Written by
Matthew Gollock headshot

Dr Matthew Gollock

Aquatic Species and Policy Programme Lead

31 July 2018

One of the joys of working for ZSL is that it is never dull.

I’ve now been here for 10 years and it is very rare that two days are alike. In fact the contrast between days can be frankly ridiculous and I have been marvelling at this over the past two weeks.

Cut to the 15th July.

Myself and my colleague Paul are heading to Geneva, suit carriers in hand and feeling very grown-up, to attend the 30th CITES Animals Committee (AC30). CITES is the international convention that addresses trade in endangered species, and the Animals Committee is the annual meeting where scientific matters are discussed. In recent years, there has been an increasing focus on aquatic species with a number of sharks and rays, the European eel and also ornamental fish becoming frequent agenda items.

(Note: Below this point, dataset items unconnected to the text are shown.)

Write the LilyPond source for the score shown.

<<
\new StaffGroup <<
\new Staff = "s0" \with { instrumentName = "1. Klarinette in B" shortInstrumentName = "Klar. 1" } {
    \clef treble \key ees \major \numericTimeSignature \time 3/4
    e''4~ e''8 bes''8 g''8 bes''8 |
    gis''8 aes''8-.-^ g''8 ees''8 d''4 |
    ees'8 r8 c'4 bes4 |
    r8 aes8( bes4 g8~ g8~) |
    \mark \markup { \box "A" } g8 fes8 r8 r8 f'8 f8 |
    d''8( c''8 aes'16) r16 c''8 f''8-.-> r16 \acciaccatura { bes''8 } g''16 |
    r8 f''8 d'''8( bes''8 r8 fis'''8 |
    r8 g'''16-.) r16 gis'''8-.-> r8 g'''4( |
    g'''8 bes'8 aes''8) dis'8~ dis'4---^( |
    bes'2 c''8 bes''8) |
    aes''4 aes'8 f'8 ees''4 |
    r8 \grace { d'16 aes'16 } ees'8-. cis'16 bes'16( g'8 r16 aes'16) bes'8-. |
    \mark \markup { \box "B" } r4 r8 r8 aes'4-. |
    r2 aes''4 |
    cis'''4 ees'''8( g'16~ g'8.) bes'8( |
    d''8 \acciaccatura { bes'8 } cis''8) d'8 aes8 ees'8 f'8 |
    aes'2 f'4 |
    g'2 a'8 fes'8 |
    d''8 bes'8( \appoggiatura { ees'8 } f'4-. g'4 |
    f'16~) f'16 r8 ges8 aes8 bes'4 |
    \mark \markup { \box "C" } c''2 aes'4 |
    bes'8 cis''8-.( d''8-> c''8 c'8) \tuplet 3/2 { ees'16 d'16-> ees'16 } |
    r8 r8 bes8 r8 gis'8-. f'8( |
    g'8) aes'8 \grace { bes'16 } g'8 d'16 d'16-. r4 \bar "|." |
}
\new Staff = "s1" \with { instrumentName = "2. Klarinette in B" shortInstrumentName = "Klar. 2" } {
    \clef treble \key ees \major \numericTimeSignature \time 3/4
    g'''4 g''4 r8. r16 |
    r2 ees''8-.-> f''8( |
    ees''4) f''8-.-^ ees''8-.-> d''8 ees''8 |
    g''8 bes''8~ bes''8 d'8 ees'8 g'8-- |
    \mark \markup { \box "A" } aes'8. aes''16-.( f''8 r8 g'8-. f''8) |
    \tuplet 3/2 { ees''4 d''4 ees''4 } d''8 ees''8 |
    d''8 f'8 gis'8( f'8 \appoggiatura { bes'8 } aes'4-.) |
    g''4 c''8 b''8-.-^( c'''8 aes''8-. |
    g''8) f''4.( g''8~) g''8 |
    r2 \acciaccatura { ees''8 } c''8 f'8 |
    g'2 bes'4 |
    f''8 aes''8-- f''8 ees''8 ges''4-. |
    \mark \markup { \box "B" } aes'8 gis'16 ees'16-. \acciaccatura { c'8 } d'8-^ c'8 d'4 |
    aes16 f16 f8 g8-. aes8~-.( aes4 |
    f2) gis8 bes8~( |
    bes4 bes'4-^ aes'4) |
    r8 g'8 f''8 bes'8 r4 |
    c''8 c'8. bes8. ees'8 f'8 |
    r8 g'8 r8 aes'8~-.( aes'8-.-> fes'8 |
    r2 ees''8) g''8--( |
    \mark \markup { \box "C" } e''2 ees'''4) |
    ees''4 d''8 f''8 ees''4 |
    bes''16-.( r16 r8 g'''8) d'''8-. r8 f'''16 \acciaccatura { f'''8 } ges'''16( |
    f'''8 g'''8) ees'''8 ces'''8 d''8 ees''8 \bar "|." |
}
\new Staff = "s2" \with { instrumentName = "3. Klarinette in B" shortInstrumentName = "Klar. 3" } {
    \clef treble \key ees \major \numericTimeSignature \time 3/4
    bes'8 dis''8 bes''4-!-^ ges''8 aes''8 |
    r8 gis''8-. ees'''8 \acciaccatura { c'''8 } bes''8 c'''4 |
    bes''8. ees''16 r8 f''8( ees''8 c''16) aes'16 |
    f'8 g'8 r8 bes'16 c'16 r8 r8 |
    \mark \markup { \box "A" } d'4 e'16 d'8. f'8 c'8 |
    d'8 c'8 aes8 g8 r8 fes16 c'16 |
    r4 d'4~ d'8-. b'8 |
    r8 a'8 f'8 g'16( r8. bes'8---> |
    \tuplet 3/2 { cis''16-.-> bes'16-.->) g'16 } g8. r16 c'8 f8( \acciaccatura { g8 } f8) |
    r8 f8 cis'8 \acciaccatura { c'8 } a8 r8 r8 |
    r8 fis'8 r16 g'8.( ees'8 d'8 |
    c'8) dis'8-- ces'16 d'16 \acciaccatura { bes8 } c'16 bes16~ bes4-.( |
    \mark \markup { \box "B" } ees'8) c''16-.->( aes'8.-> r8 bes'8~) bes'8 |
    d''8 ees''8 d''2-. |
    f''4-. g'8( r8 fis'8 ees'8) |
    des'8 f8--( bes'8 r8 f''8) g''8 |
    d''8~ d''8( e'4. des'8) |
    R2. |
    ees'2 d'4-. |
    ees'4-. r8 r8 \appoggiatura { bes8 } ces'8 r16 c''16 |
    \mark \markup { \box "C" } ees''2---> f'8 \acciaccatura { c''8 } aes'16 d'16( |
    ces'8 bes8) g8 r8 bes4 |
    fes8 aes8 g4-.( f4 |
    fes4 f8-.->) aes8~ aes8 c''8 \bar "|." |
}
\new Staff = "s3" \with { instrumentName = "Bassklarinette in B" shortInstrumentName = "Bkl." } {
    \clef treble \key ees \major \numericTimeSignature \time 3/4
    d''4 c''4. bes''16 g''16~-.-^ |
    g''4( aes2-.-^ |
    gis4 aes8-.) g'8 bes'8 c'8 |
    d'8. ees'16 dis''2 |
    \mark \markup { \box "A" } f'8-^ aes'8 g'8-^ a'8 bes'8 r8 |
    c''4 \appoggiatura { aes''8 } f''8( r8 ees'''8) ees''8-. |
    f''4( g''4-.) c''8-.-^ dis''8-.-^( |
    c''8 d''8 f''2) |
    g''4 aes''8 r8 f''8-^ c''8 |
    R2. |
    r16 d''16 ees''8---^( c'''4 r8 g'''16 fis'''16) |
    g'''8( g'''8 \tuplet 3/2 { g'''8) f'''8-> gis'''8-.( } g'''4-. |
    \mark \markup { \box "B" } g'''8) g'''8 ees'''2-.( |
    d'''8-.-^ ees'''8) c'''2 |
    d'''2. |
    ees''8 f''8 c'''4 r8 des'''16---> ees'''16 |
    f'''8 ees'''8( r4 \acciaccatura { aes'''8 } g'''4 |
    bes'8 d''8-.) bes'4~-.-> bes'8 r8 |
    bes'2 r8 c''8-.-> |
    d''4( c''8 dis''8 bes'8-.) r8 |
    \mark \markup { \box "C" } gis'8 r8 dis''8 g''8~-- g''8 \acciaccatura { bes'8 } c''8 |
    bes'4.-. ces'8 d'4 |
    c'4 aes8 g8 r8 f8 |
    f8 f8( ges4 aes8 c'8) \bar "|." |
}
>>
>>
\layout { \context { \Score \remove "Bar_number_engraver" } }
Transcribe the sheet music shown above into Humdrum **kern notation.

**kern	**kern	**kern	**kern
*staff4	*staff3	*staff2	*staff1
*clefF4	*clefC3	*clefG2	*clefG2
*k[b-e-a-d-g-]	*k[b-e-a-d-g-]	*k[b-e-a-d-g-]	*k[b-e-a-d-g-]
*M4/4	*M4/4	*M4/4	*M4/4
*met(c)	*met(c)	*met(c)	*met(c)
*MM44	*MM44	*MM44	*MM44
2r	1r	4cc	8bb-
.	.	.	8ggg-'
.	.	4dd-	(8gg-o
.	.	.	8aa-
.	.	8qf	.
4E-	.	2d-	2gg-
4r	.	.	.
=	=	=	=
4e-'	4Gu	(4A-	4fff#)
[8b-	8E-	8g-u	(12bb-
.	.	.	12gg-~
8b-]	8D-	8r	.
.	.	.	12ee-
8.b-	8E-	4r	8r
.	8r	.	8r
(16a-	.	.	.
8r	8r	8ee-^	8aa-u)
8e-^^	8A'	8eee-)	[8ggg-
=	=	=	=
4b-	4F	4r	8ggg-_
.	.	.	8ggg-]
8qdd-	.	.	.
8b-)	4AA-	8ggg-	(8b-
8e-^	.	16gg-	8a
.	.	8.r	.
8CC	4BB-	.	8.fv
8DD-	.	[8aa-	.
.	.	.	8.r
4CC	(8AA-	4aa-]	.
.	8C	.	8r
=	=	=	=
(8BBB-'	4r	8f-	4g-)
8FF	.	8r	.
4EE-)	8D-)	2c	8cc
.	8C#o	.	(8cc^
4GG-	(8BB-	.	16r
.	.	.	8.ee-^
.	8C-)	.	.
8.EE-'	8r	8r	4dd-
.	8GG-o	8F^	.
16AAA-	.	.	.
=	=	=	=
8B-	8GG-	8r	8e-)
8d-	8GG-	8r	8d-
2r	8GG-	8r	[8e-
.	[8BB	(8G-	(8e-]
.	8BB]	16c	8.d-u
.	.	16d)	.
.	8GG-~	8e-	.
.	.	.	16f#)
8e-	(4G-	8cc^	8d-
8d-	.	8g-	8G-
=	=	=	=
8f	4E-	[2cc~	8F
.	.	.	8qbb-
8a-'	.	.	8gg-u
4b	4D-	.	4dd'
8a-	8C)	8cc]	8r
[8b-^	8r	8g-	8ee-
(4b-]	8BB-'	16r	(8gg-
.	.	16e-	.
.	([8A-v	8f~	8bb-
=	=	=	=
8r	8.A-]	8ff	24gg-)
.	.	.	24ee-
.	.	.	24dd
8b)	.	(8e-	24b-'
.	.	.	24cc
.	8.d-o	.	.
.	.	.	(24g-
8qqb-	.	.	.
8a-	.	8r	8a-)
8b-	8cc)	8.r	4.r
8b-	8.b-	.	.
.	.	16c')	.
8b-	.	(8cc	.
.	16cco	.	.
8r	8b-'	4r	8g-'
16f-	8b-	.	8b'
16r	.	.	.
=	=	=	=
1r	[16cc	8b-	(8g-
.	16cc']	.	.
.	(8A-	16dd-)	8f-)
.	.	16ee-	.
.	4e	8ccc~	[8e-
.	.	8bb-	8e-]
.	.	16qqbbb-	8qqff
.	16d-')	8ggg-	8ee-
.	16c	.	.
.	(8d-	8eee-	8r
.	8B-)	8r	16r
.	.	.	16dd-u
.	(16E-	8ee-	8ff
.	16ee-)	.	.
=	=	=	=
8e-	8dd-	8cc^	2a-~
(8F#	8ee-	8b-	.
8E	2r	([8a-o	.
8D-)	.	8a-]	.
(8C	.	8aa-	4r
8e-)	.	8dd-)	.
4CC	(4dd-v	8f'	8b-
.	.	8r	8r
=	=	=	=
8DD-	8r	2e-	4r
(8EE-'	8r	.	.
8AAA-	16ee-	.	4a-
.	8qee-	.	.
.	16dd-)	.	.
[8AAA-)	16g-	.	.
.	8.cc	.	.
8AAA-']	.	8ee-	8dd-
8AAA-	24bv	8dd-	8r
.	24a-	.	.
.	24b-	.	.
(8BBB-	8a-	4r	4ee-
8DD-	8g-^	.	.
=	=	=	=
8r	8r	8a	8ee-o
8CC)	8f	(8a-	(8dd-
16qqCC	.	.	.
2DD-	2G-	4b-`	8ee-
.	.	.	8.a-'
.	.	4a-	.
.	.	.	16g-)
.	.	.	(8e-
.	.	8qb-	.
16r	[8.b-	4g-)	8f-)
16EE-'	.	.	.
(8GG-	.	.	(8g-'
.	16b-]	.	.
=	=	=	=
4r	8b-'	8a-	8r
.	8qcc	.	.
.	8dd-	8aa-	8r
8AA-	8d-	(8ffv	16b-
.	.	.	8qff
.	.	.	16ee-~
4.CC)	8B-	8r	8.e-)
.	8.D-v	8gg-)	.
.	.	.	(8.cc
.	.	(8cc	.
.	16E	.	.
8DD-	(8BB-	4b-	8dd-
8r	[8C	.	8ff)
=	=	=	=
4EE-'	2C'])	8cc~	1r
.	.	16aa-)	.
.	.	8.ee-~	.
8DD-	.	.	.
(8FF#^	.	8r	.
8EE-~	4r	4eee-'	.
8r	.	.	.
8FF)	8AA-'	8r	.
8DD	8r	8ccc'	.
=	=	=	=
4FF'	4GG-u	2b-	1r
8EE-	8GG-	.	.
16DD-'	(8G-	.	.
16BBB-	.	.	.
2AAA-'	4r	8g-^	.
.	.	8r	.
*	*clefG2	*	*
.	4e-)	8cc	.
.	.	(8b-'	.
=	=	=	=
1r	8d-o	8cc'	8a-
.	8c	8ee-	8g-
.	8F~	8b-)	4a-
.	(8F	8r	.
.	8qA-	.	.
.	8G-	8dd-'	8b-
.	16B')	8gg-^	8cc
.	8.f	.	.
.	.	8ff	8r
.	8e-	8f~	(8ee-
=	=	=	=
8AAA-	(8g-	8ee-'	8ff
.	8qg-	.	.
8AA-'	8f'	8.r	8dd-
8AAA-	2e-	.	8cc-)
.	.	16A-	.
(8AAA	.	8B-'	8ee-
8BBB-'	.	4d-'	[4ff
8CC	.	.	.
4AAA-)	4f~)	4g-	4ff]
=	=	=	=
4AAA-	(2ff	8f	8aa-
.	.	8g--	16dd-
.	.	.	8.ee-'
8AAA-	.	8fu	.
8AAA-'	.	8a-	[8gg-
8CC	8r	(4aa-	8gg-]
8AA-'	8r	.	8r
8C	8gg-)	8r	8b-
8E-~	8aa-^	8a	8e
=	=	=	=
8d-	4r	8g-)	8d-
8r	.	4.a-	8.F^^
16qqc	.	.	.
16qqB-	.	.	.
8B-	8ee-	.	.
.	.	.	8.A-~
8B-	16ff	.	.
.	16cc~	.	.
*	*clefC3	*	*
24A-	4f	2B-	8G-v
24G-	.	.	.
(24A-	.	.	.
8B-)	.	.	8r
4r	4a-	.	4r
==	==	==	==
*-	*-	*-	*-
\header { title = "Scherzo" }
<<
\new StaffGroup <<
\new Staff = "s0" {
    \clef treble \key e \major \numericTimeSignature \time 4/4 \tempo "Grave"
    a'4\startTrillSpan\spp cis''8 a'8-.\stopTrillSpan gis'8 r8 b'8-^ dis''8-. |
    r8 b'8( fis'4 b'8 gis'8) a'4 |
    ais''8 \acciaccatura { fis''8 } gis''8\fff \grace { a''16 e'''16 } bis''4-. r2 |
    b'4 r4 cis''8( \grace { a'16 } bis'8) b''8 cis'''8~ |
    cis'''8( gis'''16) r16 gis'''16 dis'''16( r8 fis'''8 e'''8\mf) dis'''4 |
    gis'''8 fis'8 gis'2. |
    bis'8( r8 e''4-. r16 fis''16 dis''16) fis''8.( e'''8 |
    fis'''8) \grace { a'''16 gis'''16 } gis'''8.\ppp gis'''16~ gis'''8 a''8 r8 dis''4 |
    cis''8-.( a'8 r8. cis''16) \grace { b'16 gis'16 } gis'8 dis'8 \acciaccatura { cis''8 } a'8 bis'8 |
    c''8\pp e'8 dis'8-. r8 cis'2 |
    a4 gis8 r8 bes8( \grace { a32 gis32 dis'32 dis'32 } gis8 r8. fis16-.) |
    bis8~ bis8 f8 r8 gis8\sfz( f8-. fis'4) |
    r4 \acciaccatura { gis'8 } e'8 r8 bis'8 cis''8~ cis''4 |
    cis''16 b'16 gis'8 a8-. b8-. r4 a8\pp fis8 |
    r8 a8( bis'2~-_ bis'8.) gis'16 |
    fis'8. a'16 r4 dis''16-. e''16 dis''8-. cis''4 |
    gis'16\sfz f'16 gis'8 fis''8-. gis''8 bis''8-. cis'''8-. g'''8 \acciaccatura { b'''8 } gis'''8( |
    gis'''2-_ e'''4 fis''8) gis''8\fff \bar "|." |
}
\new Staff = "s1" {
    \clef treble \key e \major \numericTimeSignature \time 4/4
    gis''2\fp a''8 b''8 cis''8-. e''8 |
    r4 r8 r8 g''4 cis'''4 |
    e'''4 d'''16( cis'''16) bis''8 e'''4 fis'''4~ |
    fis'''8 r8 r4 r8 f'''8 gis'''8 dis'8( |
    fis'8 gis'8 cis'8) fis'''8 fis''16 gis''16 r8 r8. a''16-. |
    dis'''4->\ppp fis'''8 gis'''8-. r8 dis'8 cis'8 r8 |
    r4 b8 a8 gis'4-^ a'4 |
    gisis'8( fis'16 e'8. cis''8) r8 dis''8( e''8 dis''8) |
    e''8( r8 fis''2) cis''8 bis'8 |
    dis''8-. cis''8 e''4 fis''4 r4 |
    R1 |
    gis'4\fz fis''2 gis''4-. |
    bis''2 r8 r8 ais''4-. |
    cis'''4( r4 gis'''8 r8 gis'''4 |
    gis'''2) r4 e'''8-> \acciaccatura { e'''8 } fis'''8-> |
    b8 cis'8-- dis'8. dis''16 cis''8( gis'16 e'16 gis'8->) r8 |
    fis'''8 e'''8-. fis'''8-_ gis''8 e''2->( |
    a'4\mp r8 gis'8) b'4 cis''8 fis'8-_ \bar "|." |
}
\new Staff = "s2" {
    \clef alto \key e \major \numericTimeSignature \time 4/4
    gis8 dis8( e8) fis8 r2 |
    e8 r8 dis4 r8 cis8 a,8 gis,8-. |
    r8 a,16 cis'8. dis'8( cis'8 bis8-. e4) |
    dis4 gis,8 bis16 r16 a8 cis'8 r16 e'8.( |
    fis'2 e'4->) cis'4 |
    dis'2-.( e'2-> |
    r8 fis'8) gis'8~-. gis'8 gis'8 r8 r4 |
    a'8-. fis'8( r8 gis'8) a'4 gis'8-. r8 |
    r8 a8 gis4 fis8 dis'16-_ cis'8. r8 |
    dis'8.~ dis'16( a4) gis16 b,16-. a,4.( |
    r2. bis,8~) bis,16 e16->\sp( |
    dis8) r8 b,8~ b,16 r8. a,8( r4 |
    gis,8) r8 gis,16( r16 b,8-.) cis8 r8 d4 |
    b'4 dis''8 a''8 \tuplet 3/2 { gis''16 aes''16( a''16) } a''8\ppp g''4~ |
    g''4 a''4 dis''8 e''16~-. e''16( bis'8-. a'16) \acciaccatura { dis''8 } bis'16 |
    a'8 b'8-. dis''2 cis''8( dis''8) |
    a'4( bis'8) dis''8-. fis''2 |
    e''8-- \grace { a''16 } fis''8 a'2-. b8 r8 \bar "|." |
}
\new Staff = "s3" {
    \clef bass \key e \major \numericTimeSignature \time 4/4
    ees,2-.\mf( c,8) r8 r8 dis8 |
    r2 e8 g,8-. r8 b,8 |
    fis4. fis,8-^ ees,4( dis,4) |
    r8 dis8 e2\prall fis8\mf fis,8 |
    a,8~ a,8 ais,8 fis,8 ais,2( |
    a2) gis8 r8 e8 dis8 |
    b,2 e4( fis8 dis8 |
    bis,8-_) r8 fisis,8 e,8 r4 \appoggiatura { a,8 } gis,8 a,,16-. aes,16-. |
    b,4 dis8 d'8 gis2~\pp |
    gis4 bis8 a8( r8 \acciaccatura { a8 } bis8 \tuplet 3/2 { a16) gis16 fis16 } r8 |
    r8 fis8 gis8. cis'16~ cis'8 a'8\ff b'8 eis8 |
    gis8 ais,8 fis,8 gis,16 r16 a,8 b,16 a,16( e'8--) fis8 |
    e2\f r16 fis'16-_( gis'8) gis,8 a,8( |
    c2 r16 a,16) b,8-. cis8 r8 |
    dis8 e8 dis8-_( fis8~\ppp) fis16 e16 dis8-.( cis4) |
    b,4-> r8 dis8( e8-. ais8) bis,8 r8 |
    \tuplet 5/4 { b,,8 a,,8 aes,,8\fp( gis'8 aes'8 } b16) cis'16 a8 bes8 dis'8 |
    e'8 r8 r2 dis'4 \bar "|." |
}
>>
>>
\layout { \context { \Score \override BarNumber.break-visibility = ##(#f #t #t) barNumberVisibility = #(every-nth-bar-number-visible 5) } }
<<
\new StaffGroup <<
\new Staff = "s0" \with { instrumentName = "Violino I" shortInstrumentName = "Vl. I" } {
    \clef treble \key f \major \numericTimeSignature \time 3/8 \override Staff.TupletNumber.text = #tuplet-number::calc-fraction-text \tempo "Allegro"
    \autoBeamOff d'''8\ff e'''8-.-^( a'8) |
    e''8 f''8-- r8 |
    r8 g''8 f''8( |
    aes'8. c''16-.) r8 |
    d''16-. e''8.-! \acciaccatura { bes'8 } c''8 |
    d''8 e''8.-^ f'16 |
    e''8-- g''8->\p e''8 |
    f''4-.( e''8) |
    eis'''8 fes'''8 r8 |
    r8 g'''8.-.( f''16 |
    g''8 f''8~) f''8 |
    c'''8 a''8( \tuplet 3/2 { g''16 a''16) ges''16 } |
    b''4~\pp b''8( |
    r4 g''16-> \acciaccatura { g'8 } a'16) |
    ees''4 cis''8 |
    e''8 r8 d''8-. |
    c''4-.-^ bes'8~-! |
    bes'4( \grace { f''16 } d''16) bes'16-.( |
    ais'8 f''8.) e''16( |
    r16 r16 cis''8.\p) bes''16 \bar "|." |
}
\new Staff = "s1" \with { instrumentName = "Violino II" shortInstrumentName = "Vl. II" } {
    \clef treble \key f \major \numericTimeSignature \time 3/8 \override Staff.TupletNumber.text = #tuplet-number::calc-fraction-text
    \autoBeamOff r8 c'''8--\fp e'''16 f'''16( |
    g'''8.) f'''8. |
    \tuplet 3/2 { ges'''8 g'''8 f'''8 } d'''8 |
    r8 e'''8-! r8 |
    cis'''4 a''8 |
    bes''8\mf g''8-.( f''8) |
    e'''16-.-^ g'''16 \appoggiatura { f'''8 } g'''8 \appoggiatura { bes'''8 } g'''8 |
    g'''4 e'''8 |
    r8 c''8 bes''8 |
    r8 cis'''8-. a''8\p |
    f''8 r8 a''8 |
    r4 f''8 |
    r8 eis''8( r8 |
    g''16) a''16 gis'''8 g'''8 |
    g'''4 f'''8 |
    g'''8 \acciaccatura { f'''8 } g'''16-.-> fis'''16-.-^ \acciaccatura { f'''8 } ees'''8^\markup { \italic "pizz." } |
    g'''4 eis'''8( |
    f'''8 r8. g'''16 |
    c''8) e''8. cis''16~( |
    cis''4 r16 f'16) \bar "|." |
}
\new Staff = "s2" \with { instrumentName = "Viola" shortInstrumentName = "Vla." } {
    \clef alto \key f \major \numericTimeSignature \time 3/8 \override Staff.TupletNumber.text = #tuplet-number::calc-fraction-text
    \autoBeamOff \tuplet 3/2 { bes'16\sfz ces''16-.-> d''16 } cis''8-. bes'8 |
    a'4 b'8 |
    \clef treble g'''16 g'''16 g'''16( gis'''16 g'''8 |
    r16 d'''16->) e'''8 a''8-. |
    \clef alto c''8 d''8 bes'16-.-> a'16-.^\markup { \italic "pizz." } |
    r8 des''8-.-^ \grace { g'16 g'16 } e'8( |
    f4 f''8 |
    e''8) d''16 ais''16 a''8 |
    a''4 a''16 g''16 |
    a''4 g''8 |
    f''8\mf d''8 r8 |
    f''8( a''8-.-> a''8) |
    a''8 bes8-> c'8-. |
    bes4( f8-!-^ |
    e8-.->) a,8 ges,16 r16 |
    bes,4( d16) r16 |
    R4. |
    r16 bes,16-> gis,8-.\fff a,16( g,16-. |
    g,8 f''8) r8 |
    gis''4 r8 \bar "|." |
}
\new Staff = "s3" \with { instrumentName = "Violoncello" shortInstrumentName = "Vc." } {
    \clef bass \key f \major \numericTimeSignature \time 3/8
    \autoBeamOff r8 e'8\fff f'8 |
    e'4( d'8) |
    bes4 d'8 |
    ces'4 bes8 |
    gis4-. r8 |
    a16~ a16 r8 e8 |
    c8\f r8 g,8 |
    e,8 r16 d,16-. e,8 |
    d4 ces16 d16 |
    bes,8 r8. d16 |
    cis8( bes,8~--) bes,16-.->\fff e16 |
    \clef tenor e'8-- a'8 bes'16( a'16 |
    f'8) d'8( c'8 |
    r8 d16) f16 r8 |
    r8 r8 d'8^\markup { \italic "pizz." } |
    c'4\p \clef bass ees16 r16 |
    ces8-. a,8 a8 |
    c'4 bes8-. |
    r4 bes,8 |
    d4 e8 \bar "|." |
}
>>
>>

ZSL have been active in these discussions and delivered two major reports to CITES relating to trade in the European eel, and the impact of this on other anguillid eels. As such, AC30 had a significant focus on eels, with ZSL, IUCN, CITES and CMS (the Convention on Migratory Species) holding a joint side event; a full day working group where eels were discussed by industry, government and scientific stakeholders; and a further discussion focussing on trade in European eels by specific countries. These discussions are often quite formal and have a particular language associated with them, which might seem to the outsider as being rather dry, but they are essential for the conservation of the species as they have global reach.

 Matt Gollock presenting at the 30th CITES Animal Committee
Matt Gollock presenting at the 30th CITES Animal Committee

Ultimately the discussions on eels, and the other aquatic species which included sharks and rays, and Banggai cardinalfish, were very productive and bode well for the future.

Eight days later.

I’m boarding a plane to Lanzarote with my colleagues Jo and Dave, to meet project partners and carry out fieldwork on the Critically Endangered Angel Shark. This species historically had a pan-European range but threats such as fisheries, habitat loss and pollution has meant that the Canary Islands are the last remaining stronghold for them. But the species is still under threat here and ZSL, along with our partners, Universidad de Las Palmas de Gran Canaria (ULPGC) and Zoologisches Forschungsmuseum Alexander Koenig (ZFMK), established the Angel Shark Project (ASP) in 2014 in order to conserve the Angelshark and engage with local stakeholders.

Acoustically tagged female Angelshark
© Michael Sealey
Acoustically tagged female Angelshark

The Critically Endangered Angel Shark

This species is little understood, and there have been few published studies on their movement and residency in specific habitats. As such, the ASP have partnered with government staff and a local dive company, Buceo de Graciosa, in order to tag these fish to monitor their movements in the La Graciosa Marine Reserve. So I ditched the suit, donned the wetsuit and have reluctantly just surfaced from my final brine-y excursion. At the time of writing, we had tagged seven sharks, but Jo, Dave, David (ULPGC), Eva (ZFMK), Mike (ASP) and the rest of the dive team are presently underwater, carrying on the great work.

Both of these trips have been amazing experiences for very different reasons, and what make the job so interesting. I’m not sure I’d enjoy doing just one element, and I see them being intrinsically linked – policy needs to be informed by science and having people with a foot in each area can only be a good thing for this.